Environment.Version and timings are exactly the same for framework versions 4.0 through 4.6.1.

POST SCRIPTUM - using the modular multiplicative inverse

An alternative solution would be to use the modular multiplicative inverse of the divisor. In the present case this works because the final product is known to be evenly divisible by the divisor (i.e. 3); if it weren't then the result would be wildly inaccurate. Example (333333336 being the multiplicative inverse of 3 modulo 1000000007):

7 * 333333336 % 1000000007 = 333333338  // 7 mod 3 != 0
8 * 333333336 % 1000000007 = 666666674  // 8 mod 3 != 0
9 * 333333336 % 1000000007 =         1  // 9 mod 3 == 0     

The raison d'etre for this topic was that integer division is potentially lossy since it drops the remainder, if any, and so the result of the pyramidal square calculation would be wrong if the wrong factor were divided by 3.

Modular division - i.e. multiplication with the multiplicative inverse - is not lossy, and so it doesn't matter which factor is multiplied with the inverse.
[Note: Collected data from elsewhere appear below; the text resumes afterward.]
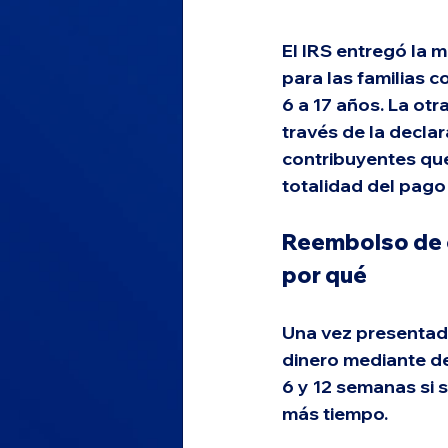
El IRS entregó la 
para las familias c
6 a 17 años. La ot
través de la decla
contribuyentes que
totalidad del pago
Reembolso de c
por qué
Una vez presentada 
dinero mediante de
6 y 12 semanas si 
más tiempo.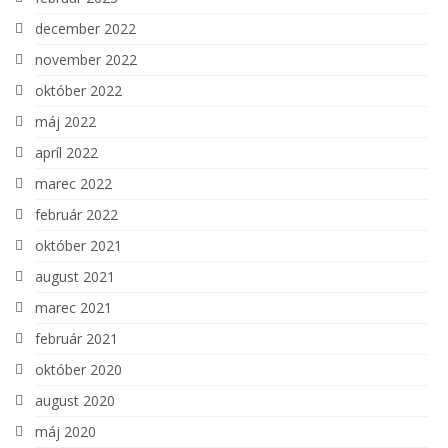
december 2022
november 2022
október 2022
máj 2022
apríl 2022
marec 2022
február 2022
október 2021
august 2021
marec 2021
február 2021
október 2020
august 2020
máj 2020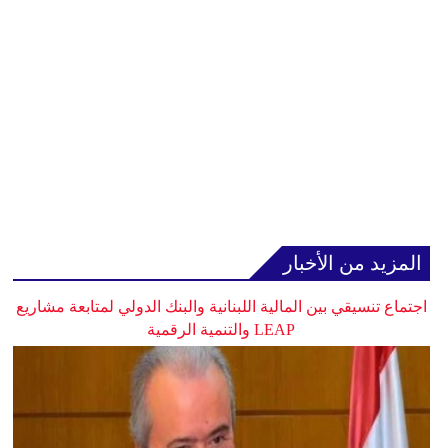
المزيد من الأخبار
اجتماع تنسيقي بين المالية اللبنانية والبنك الدولي لمتابعة مشاريع
LEAP والتنمية الرقمية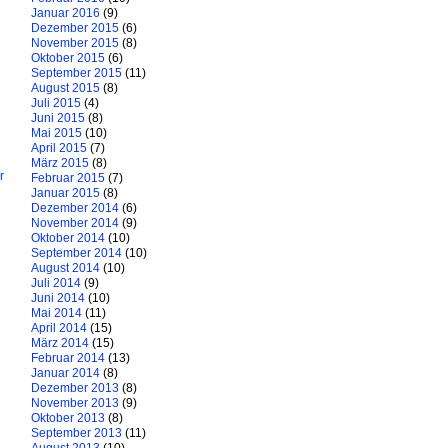
Januar 2016
(9)
Dezember 2015
(6)
November 2015
(8)
Oktober 2015
(6)
September 2015
(11)
August 2015
(8)
Juli 2015
(4)
Juni 2015
(8)
Mai 2015
(10)
April 2015
(7)
März 2015
(8)
r
Februar 2015
(7)
Januar 2015
(8)
Dezember 2014
(6)
November 2014
(9)
Oktober 2014
(10)
September 2014
(10)
August 2014
(10)
Juli 2014
(9)
Juni 2014
(10)
Mai 2014
(11)
April 2014
(15)
März 2014
(15)
Februar 2014
(13)
Januar 2014
(8)
Dezember 2013
(8)
November 2013
(9)
Oktober 2013
(8)
September 2013
(11)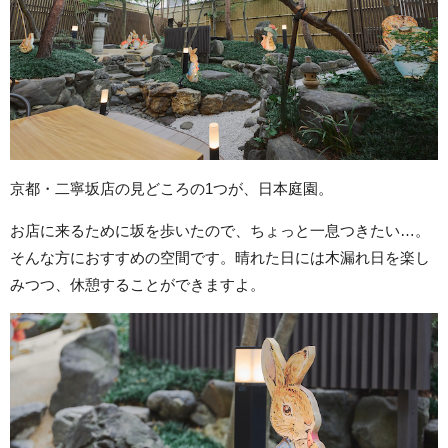
京都・二寧坂店の見どころの1つが、日本庭園。
お店に来るために坂を歩いたので、ちょっと一息つきたい…。
そんな方におすすめの空間です。晴れた日には木漏れ日を楽し
みつつ、休憩することができますよ。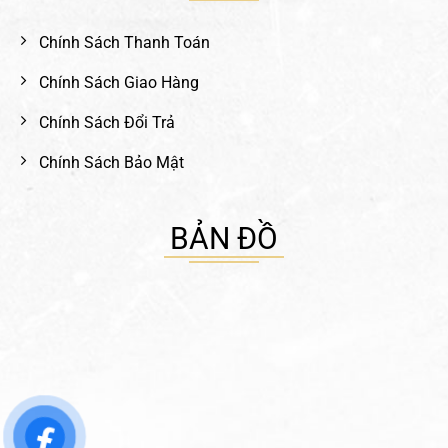
Chính Sách Thanh Toán
Chính Sách Giao Hàng
Chính Sách Đổi Trả
Chính Sách Bảo Mật
BẢN ĐỒ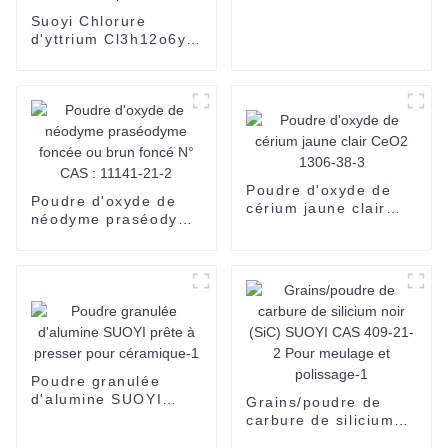
de néodyme
Suoyi Chlorure
d'yttrium Cl3h12o6y
Chlorure d'yttrium
avec prix compétitif
99%-99,9999% CAS
No 10025-94-2
SUOYI Vente chaude
Ycl3 6H2O 4n
Chlorure d'yttrium
hexahydraté CAS No
Poudre d'oxyde de
10025-94-2 Yttrium
Poudre d'oxyde de
cérium jaune clair
de haute pureté
néodyme praséodyme
CeO2 1306-38-3
foncée ou brun foncé
N° CAS : 11141-21-2
Poudre granulée
d'alumine SUOYI
Grains/poudre de
prête à presser pour
carbure de silicium
céramique-1
noir (SiC) SUOYI CAS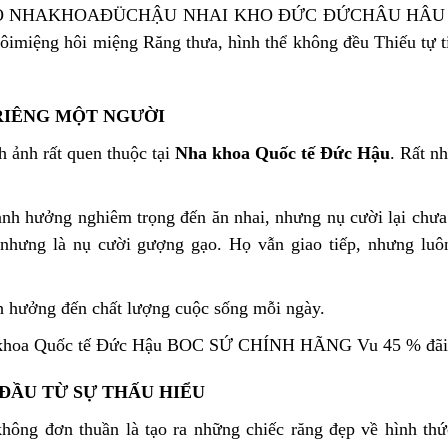
RIÊNG MỘT NGƯỜI
h ảnh rất quen thuộc tại
Nha khoa Quốc tế Đức Hậu
. Rất n
nh hưởng nghiêm trọng đến ăn nhai, nhưng nụ cười lại chưa
, nhưng là nụ cười gượng gạo. Họ vẫn giao tiếp, nhưng luô
nh hưởng đến chất lượng cuộc sống mỗi ngày.
 ĐẦU TỪ SỰ THẤU HIỂU
không đơn thuần là tạo ra những chiếc răng đẹp về hình thứ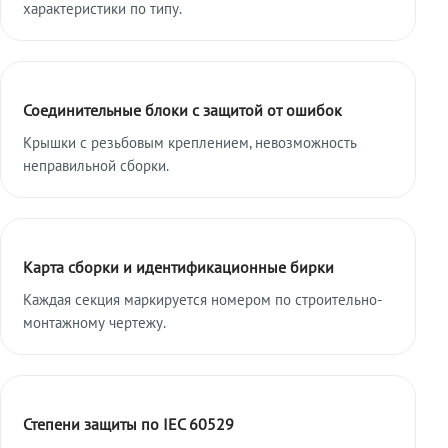
характеристики по типу.
Соединительные блоки с защитой от ошибок
Крышки с резьбовым креплением, невозможность
неправильной сборки.
Карта сборки и идентификационные бирки
Каждая секция маркируется номером по строительно-
монтажному чертежу.
Степени защиты по IEC 60529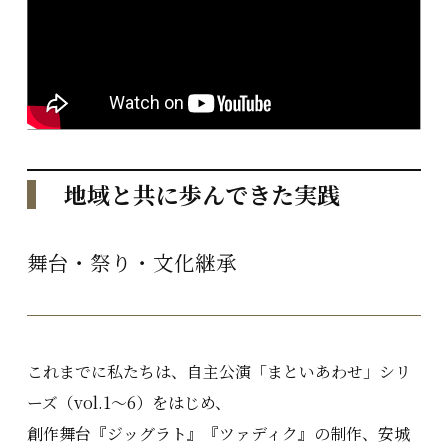
地域と共に歩んできた実践
舞台・祭り・文化継承
これまでに私たちは、自主公演「まといあわせ」シリ
ーズ（vol.1〜6）をはじめ、
創作舞台『ジッグラト』『ツァディク』の制作、安城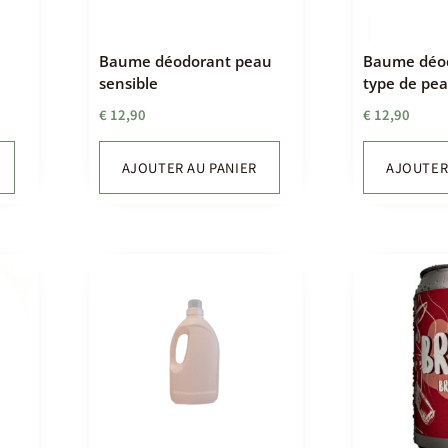
Baume déodorant peau
Baume déod
sensible
type de pe
€
12,90
€
12,90
AJOUTER AU PANIER
AJOUTER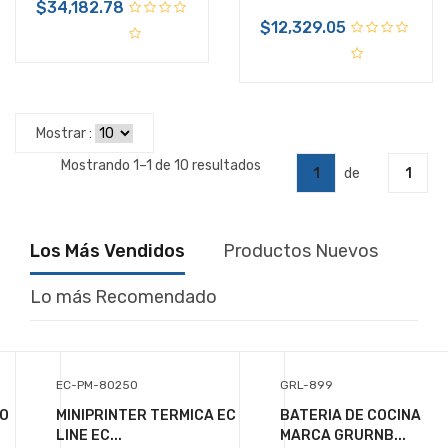
$34,182.78
$12,329.05
Mostrar :
Mostrando 1–1 de 10 resultados
1
de
1
Los Más Vendidos
Productos Nuevos
Lo más Recomendado
EC-PM-80250
GRL-899
RO
MINIPRINTER TERMICA EC
BATERIA DE COCINA
LINE EC...
MARCA GRURNB...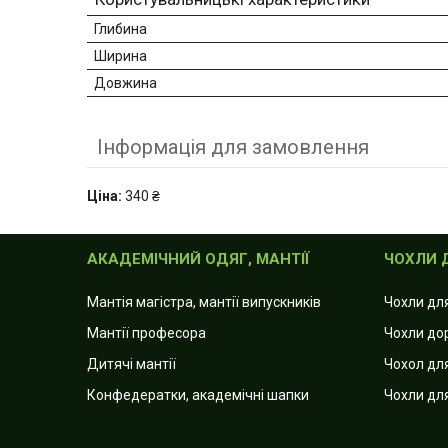
Глибина
Ширина
Довжина
Інформація для замовлення
Ціна:
340 ₴
АКАДЕМІЧНИЙ ОДЯГ, МАНТІЇ
ЧОХЛИ 
Мантія магістра, мантії випускників
Чохли дл
Мантії професора
Чохли до
Дитячі мантії
Чохол для
Конфедератки, академічні шапки
Чохли дл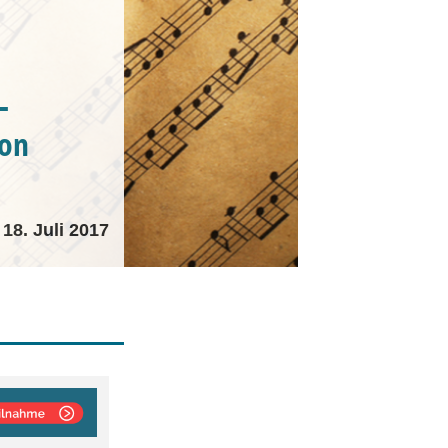
-
von
18. Juli 2017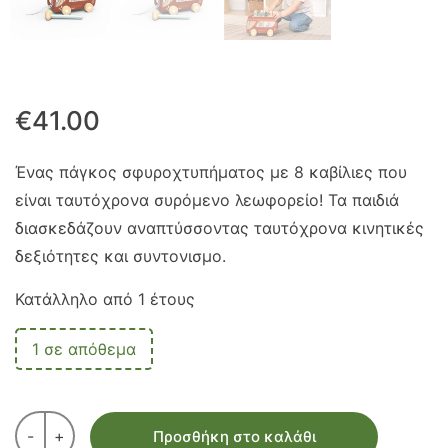
€
41.00
Ένας πάγκος σφυροχτυπήματος με 8 καβίλιες που
είναι ταυτόχρονα συρόμενο λεωφορείο! Τα παιδιά
διασκεδάζουν αναπτύσσοντας ταυτόχρονα κινητικές
δεξιότητες και συντονισμο.
Κατάλληλο από 1 έτους
1 σε απόθεμα
-
+
Προσθήκη στο καλάθι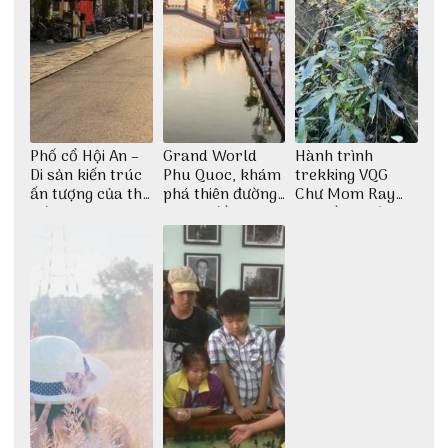
Phố cổ Hội An –
Grand World
Hành trình
Di sản kiến trúc
Phu Quoc, khám
trekking VQG
ấn tượng của thế
phá thiên đường
Chư Mom Ray
giới
giải trí đầy sôi
tìm về núi rừng
động
đại ngàn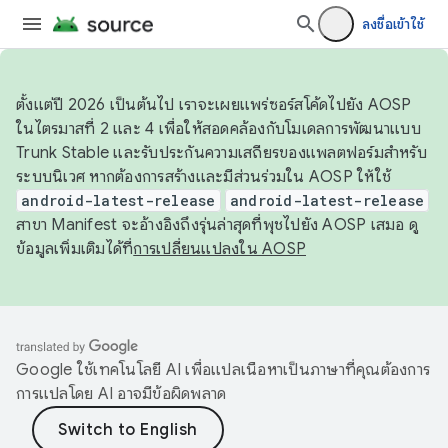
ลงชื่อเข้าใช้
ตั้งแต่ปี 2026 เป็นต้นไป เราจะเผยแพร่ซอร์สโค้ดไปยัง AOSP
ในไตรมาสที่ 2 และ 4 เพื่อให้สอดคล้องกับโมเดลการพัฒนาแบบ
Trunk Stable และรับประกันความเสถียรของแพลตฟอร์มสำหรับ
ระบบนิเวศ หากต้องการสร้างและมีส่วนร่วมใน AOSP ให้ใช้
android-latest-release
android-latest-release
สาขา Manifest จะอ้างอิงถึงรุ่นล่าสุดที่พุชไปยัง AOSP เสมอ ดู
ข้อมูลเพิ่มเติมได้ที่
การเปลี่ยนแปลงใน AOSP
Google ใช้เทคโนโลยี AI เพื่อแปลเนื้อหาเป็นภาษาที่คุณต้องการ
การแปลโดย AI อาจมีข้อผิดพลาด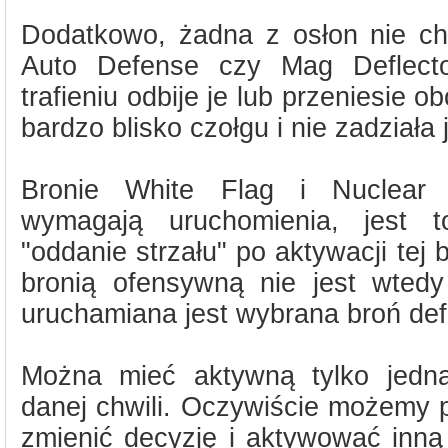
Dodatkowo, żadna z osłon nie c
Auto Defense czy Mag Deflecto
trafieniu odbije je lub przeniesie o
bardzo blisko czołgu i nie zadziała 
Bronie White Flag i Nuclear 
wymagają uruchomienia, jest t
"oddanie strzału" po aktywacji tej 
bronią ofensywną nie jest wted
uruchamiana jest wybrana broń de
Można mieć aktywną tylko jedn
danej chwili. Oczywiście możemy 
zmienić decyzję i aktywować inną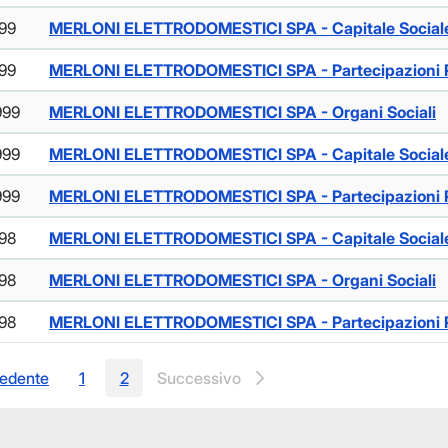
999
MERLONI ELETTRODOMESTICI SPA - Capitale Social
999
MERLONI ELETTRODOMESTICI SPA - Partecipazioni R
999
MERLONI ELETTRODOMESTICI SPA - Organi Sociali
999
MERLONI ELETTRODOMESTICI SPA - Capitale Social
999
MERLONI ELETTRODOMESTICI SPA - Partecipazioni R
998
MERLONI ELETTRODOMESTICI SPA - Capitale Social
998
MERLONI ELETTRODOMESTICI SPA - Organi Sociali
998
MERLONI ELETTRODOMESTICI SPA - Partecipazioni R
edente
1
2
Successivo
Pagina
Pagina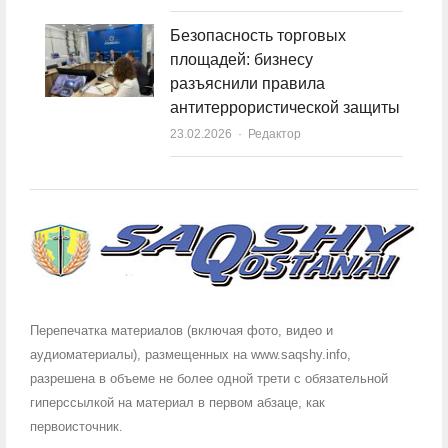
Безопасность торговых
площадей: бизнесу
разъяснили правила
антитеррористической защиты
23.02.2026
Author
Редактор
Перепечатка материалов (включая фото, видео и
аудиоматериалы), размещенных на www.saqshy.info,
разрешена в объеме не более одной трети с обязательной
гиперссылкой на материал в первом абзаце, как
первоисточник.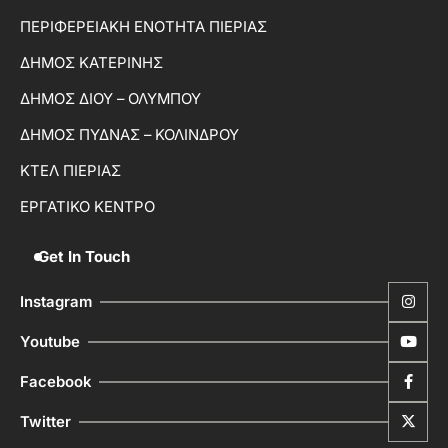
ΠΕΡΙΦΕΡΕΙΑΚΗ ΕΝΟΤΗΤΑ ΠΙΕΡΙΑΣ
ΔΗΜΟΣ ΚΑΤΕΡΙΝΗΣ
ΔΗΜΟΣ ΔΙΟΥ – ΟΛΥΜΠΟΥ
ΔΗΜΟΣ ΠΥΔΝΑΣ – ΚΟΛΙΝΔΡΟΥ
ΚΤΕΛ ΠΙΕΡΙΑΣ
ΕΡΓΑΤΙΚΟ ΚΕΝΤΡΟ
Get In Touch
Instagram
Youtube
Facebook
Twitter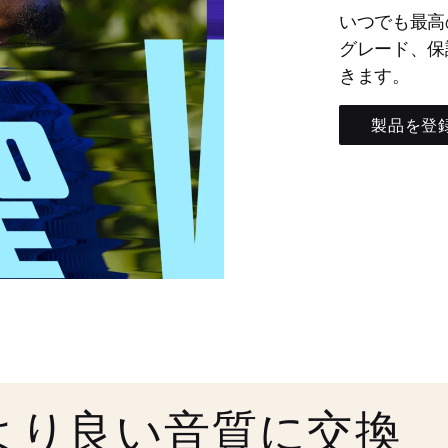
いつでも最高
グレード、保
きます。
製品を登
より良い音質に交換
This can readily be seen in the example just shown, where the outlandish residues for 1 and 2 effectively encode the fractional remainder, and adding them - which corresponds to computing 7/3 + 8/3 - gives 1000000012 which equals 5 mod 1000000007 just as expected.

Hence the crux of the matter is that the final product be evenly divisible by the divisor but it doesn't matter when and where the ‘division’ (multiplication with the inverse) occurs. The resulting code is slightly less efficient than v1 and roughly on par with v2 because it requires an additional reduction modulo M after the multiplication with the inverse. However, I'm showing it anyway because the approach could come in handy on occasion:

static int v3 (int n)
    var a = n * (n + 1L) % M;
    var b = (2 * n + 1L) * 166666668 % M;

    return (int)(a * b % M);

Note: I dropped the right shift and incorporated the divisor 2 into the inverse, since the separate division by 2 no longer serves any purpose here. The timings are the same as for v2.